TASK REQUIREMENTS = Please state the courtesy name given for Zheng Xunyu in the text about him.

[PROVIDED TEXT — start]

= Zheng Xunyu =

Zheng Xunyu (鄭珣瑜) (738 – December 11, 805), courtesy name Yuanbo (元伯), was a Chinese judge and politician during the Tang dynasty, serving as a chancellor during the reigns of Emperor Dezong and Emperor Shunzong.

== Background ==
Zheng Xunyu was born in 738, during the reign of Emperor Xuanzong. His family was from Zheng Prefecture (鄭州, in modern Zhengzhou, Henan). It claimed ancestry from the ducal house of the Spring and Autumn period state Zheng and traced its ancestry through a line of officials of the Han dynasty, Jin dynasty (266–420), Han Zhao or Later Zhao, Former Yan or Later Yan, Northern Wei, Northern Zhou, and Tang dynasty. His grandfather Zheng Changyu (鄭長裕) served as a prefectural prefect, while his father Zheng Liang (鄭諒) served as a county magistrate.

[PROVIDED TEXT — finish]
[EXTRACTED INFORMATION — start]

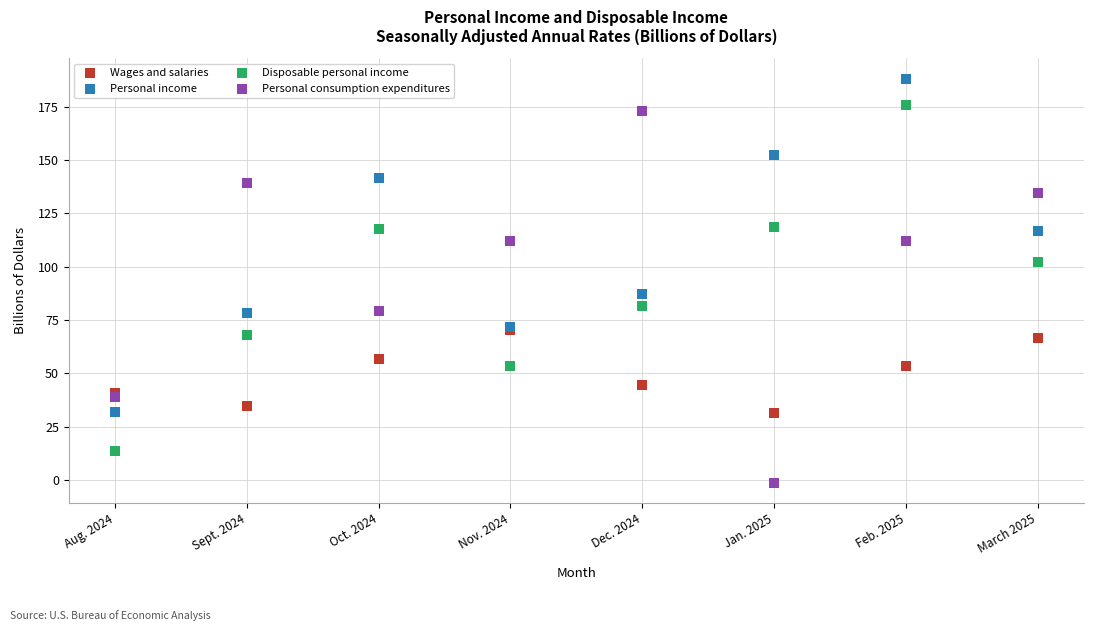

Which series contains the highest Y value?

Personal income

[EXTRACTED INFORMATION — finish]
[EXTRACTED INFORMATION — start]

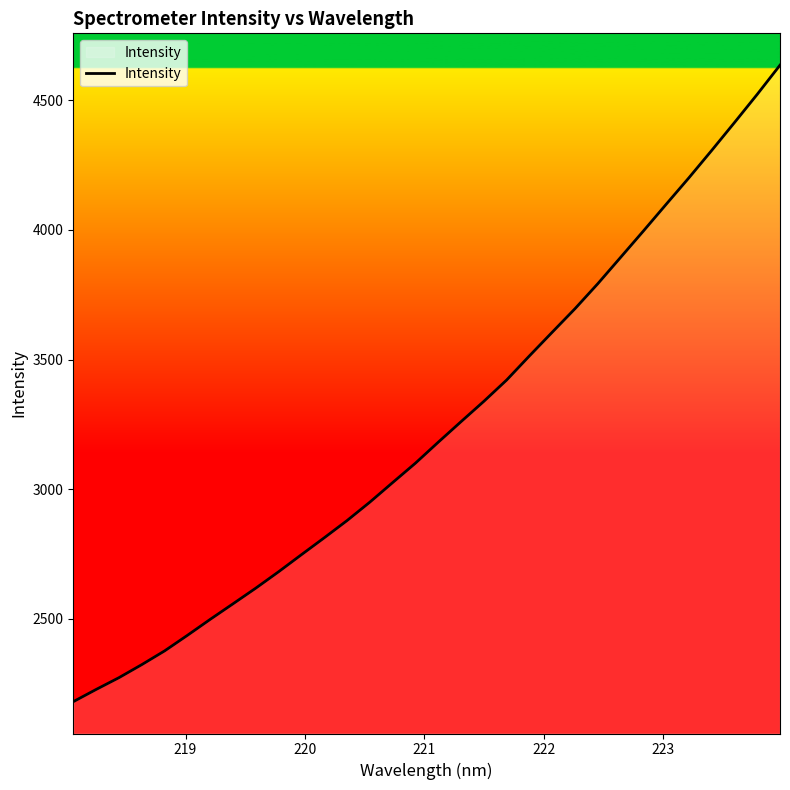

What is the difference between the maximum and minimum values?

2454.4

[EXTRACTED INFORMATION — finish]

FINISHED EXERCISE = Yuanbo (元伯)